Выбрать главу

Другие вариации, как правило, принципиально не отличаются от канонической. Правда, в записях Александра Варди после упоминания о «фраере в галстуке атласном» встречается редкий куплет:

Мне не надо фраеров поганых, На тебя мне тоже наплевать. В этот день на площади на главной Будет вся страна меня встречать.

И вообще дописок к блатной фронтовой песне встречается немало. Например, в ярославской газете «Золотое кольцо» от 19 марта 2003 года читательница Н. М. Иодаева к традиционным куплетам добавляет новые, в стилистике городского мещанского романса:

Хочется к груди твоей прижаться, Хочется обнять, поцеловать, Хочется навек с тобой остаться, Хочется так плакать и рыдать.
За прошлое меня ты упрекаешь. Но прошлое, поверь, так далеко. Я тебя люблю, но ты не знаешь, Но поверь, мне тоже нелегко.

Есть и совсем экзотические версии — например, вариант под названием «Каштаны Сингапура», помещённый в сборнике «Песенник эмигранта»:

Где цветут каштаны Сингапура, Берегами воет океан, Там сидит шпана на львиной шкуре, Пьёт коньяк под хохот обезьян.
Первого меня ты полюбила, Первого меня под суд дала, Первого меня ты разлюбила, Но забыть, как видишь, не смогла.
И теперь в окопе сером, узком, Прижимая к сердцу автомат, Вспоминает шёлковую блузку Бывший урка, а теперь солдат.
Может, фраер в галстучке атласном Ротик твой целует у ворот, Но, судьба, смеёшься ты напрасно, Урка все равно домой придёт.
Он войдёт в твой дом не по закону, С орденами на блатной груди.
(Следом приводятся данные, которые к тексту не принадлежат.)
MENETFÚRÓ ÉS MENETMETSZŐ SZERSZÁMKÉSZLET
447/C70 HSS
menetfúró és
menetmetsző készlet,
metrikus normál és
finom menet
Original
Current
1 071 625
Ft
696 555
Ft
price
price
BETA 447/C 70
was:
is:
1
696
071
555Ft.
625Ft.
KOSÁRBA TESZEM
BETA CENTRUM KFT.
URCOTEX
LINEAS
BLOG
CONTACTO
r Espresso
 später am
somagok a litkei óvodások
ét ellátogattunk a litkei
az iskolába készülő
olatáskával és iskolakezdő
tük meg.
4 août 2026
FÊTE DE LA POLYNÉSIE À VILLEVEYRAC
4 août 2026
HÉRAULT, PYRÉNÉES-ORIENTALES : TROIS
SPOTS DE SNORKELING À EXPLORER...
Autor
И тогда на киевском вокзале, Ты меня, дешёвая, не жди.

Здесь первый куплет, разумеется, представляет собой перепев «Магнолии» Александра Вертинского, созданной в 1931 году:

В опаловом и лунном Сингапуре, в бури, Когда под ветром ломится банан, Вы грезите всю ночь на жёлтой шкуре, Под вопли обезьян…

В третьем куплете — не менее отчётливая аллюзия. Обратимся к известной песне «Девушка из Нагасаки» Веры Инбер:

И в те часы, когда ревёт гроза, Иль в тихие часы на полубаке Он вспоминает узкие глаза И бредит девушкой из Нагасаки.
Коралл, рубины алые, как кровь, И шёлковую блузку цвета хаки, И дикую, и нежную любовь Везёт он девушке из Нагасаки.
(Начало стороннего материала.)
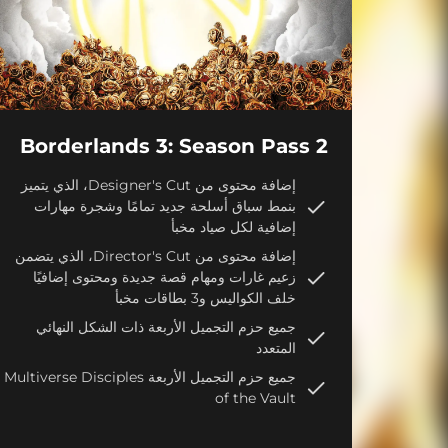
Borderlands 3: Season Pass 2
إضافة محتوى من Designer's Cut، الذي يتميز
بنمط سباق أسلحة جديد تمامًا وشجرة مهارات
إضافية لكل صياد مخبأ
إضافة محتوى من Director's Cut، الذي يتضمن
زعيم غارات ومهام قصة جديدة ومحتوى إضافيًا
خلف الكواليس و3 بطاقات مخبأ
جميع حزم التجميل الأربعة ذات الشكل النهائي
المتعدد
جميع حزم التجميل الأربعة Multiverse Disciples
of the Vault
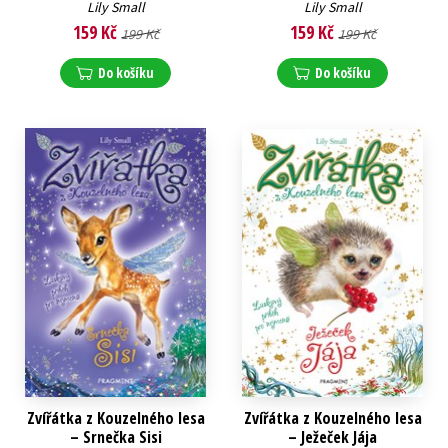
Lily Small
Lily Small
159 Kč
159 Kč
199 Kč
199 Kč
Do košíku
Do košíku
Zvířátka z Kouzelného lesa
Zvířátka z Kouzelného lesa
– Srnečka Sisi
– Ježeček Jája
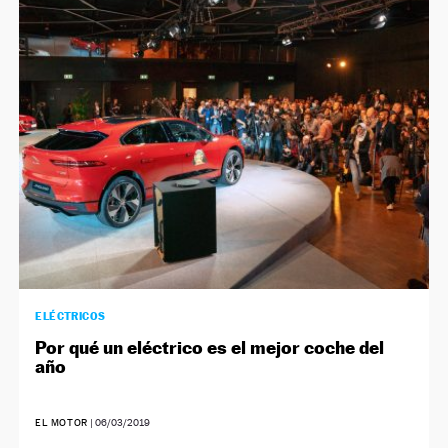
NEWSLETTER
SÍGUENOS
ELÉCTRICOS
Por qué un eléctrico es el mejor coche del
año
EL MOTOR
|
06/03/2019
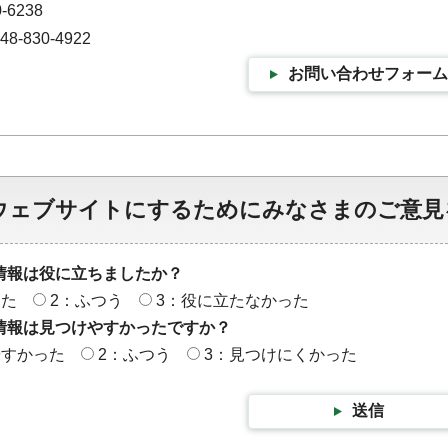
-6238
-830-4922
お問い合わせフォーム
ウェブサイトにするためにみなさまのご意見
情報は役に立ちましたか？
った
2：ふつう
3：役に立たなかった
情報は見つけやすかったですか？
やすかった
2：ふつう
3：見つけにくかった
送信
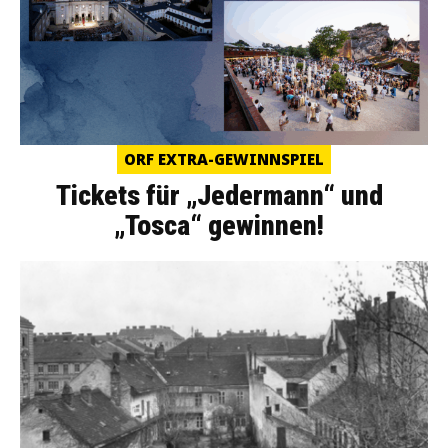
ORF EXTRA-GEWINNSPIEL
Tickets für „Jedermann“ und
„Tosca“ gewinnen!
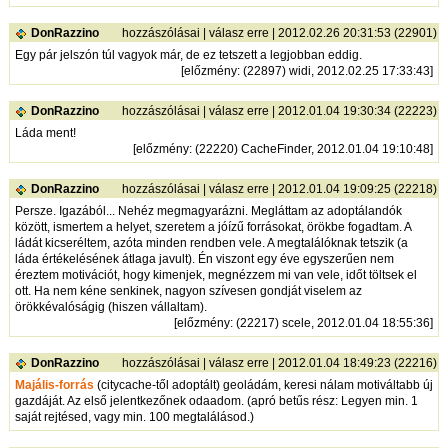
DonRazzino
hozzászólásai
|
válasz erre
| 2012.02.26 20:31:53 (22901)
Egy pár jelszón túl vagyok már, de ez tetszett a legjobban eddig.
[
előzmény
: (22897) widi, 2012.02.25 17:33:43]
DonRazzino
hozzászólásai
|
válasz erre
| 2012.01.04 19:30:34 (22223)
Láda ment!
[
előzmény
: (22220) CacheFinder, 2012.01.04 19:10:48]
DonRazzino
hozzászólásai
|
válasz erre
| 2012.01.04 19:09:25 (22218)
Persze. Igazából... Nehéz megmagyarázni. Megláttam az adoptálandók
között, ismertem a helyet, szeretem a jóízű forrásokat, örökbe fogadtam. A
ládát kicseréltem, azóta minden rendben vele. A megtalálóknak tetszik (a
láda értékelésének átlaga javult). Én viszont egy éve egyszerűen nem
éreztem motivációt, hogy kimenjek, megnézzem mi van vele, időt töltsek el
ott. Ha nem kéne senkinek, nagyon szívesen gondját viselem az
örökkévalóságig (hiszen vállaltam).
[
előzmény
: (22217) scele, 2012.01.04 18:55:36]
DonRazzino
hozzászólásai
|
válasz erre
| 2012.01.04 18:49:23 (22216)
Majális-forrás
(citycache-től adoptált) geoládám, keresi nálam motiváltabb új
gazdáját. Az első jelentkezőnek odaadom. (apró betűs rész: Legyen min. 1
saját rejtésed, vagy min. 100 megtalálásod.)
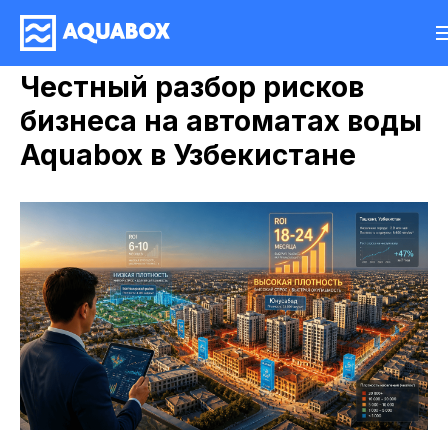
Честный разбор рисков
бизнеса на автоматах воды
Aquabox в Узбекистане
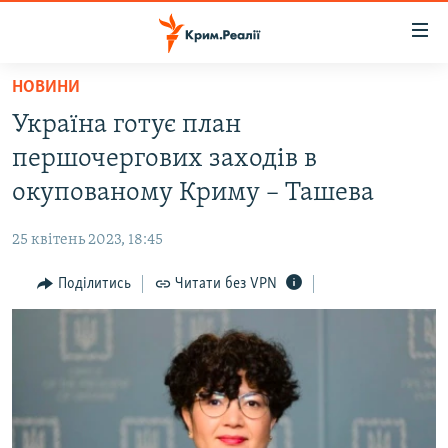
Доступність
посилання
Перейти
НОВИНИ
до
НОВИНИ
Україна готує план
основного
ВОДА.КРИМ
матеріалу
першочергових заходів в
ВІДЕО ТА ФОТО
Перейти
окупованому Криму – Ташева
до
ПОЛІТИКА
основної
25 квітень 2023, 18:45
БЛОГИ
навігації
Перейти
Поділитись
Читати без VPN
ПОГЛЯД
до
ІНТЕРВ'Ю
пошуку
ВСЕ ЗА ДЕНЬ
СПЕЦПРОЕКТИ
ЯК ОБІЙТИ БЛОКУВАННЯ
ДЕПОРТАЦІЯ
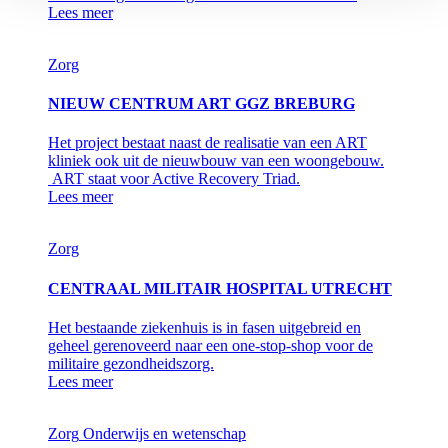
Lees meer
Zorg
NIEUW CENTRUM ART GGZ BREBURG
Het project bestaat naast de realisatie van een ART
kliniek ook uit de nieuwbouw van een woongebouw.
ART staat voor Active Recovery Triad.
Lees meer
Zorg
CENTRAAL MILITAIR HOSPITAL UTRECHT
Het bestaande ziekenhuis is in fasen uitgebreid en
geheel gerenoveerd naar een one-stop-shop voor de
militaire gezondheidszorg.
Lees meer
Zorg
Onderwijs en wetenschap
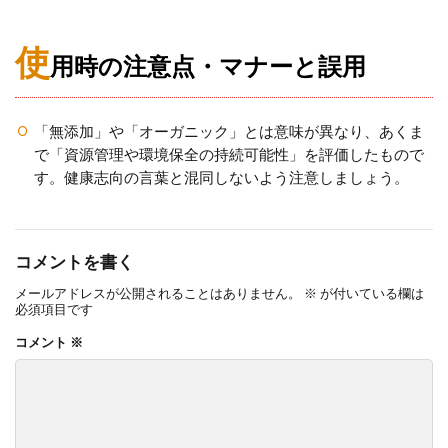
使
用時の注意点・マナーと誤用
「無添加」や「オーガニック」とは意味が異なり、あくま
で「資源管理や環境保全の持続可能性」を評価したもので
す。健康志向の言葉と混同しないよう注意しましょう。
コメントを書く
メールアドレスが公開されることはありません。
※
が付いている欄は
必須項目です
コメント
※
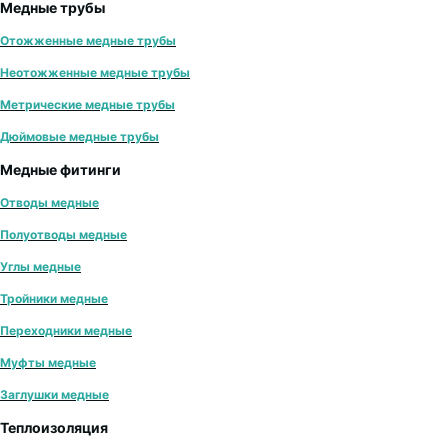
Медные трубы
Отожженные медные трубы
Неотожженные медные трубы
Метрические медные трубы
Дюймовые медные трубы
Медные фитинги
Отводы медные
Полуотводы медные
Углы медные
Тройники медные
Переходники медные
Муфты медные
Заглушки медные
Теплоизоляция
Появление такой версии вполне объяснимо: блатной мир обожал песенный репертуар с экзотическими сюжетами («На корабле матросы ходят хмуро», «В нашу гавань заходили корабли», «Есть в Батавии маленький дом», «В далёком Ревеле погасли огоньки» и т. д.), а «Девушка из Нагасаки», судя по всему, была уличным шлягером. Напомним, что возрождению его популярности способствовал своим исполнением в начале 60-х годов прошлого века Владимир Высоцкий, который черпал свой репертуар тех лет из уличного фольклора.

Любопытен в этой связи и рассказ Валерия Приёмыхова. Актёр вспоминал, как на съёмках одного из фильмов нужно было исполнить какую-нибудь «классическую» уркаганскую песню. Съёмочная группа отправилась в Бутырскую тюрьму. Приёмыхова с товарищами провели по камерам, где он беседовал с арестантами. Каково же было удивление артиста: никто из обитателей не знал ни одной настоящей лагерной песни! Пели в основном Высоцкого, Розенбаума или низкопробную шансонную «блатоту». Лишь в одной из камер старый сиделец исполнил, путаясь и сбиваясь, «блатной фольклор» — «Девушку из Нагасаки»…

«Вышка» отменяется, или Загадка «блатных орденов»

Но всё это, повторим, не помогает нам определить времени создания песни об урке-солдате. Есть, однако, другая зацепка — блатная песня «Письмо подруге»:

Шлю тебе, моя голубоглазая, Может быть, последнее письмо. Никому о нём ты не рассказывай — Для тебя написано оно.
Помнишь, как судили нас с ребятами В маленьком и грязном нарсуде? Я всё время публику оглядывал, Но тебя не видел я нигде.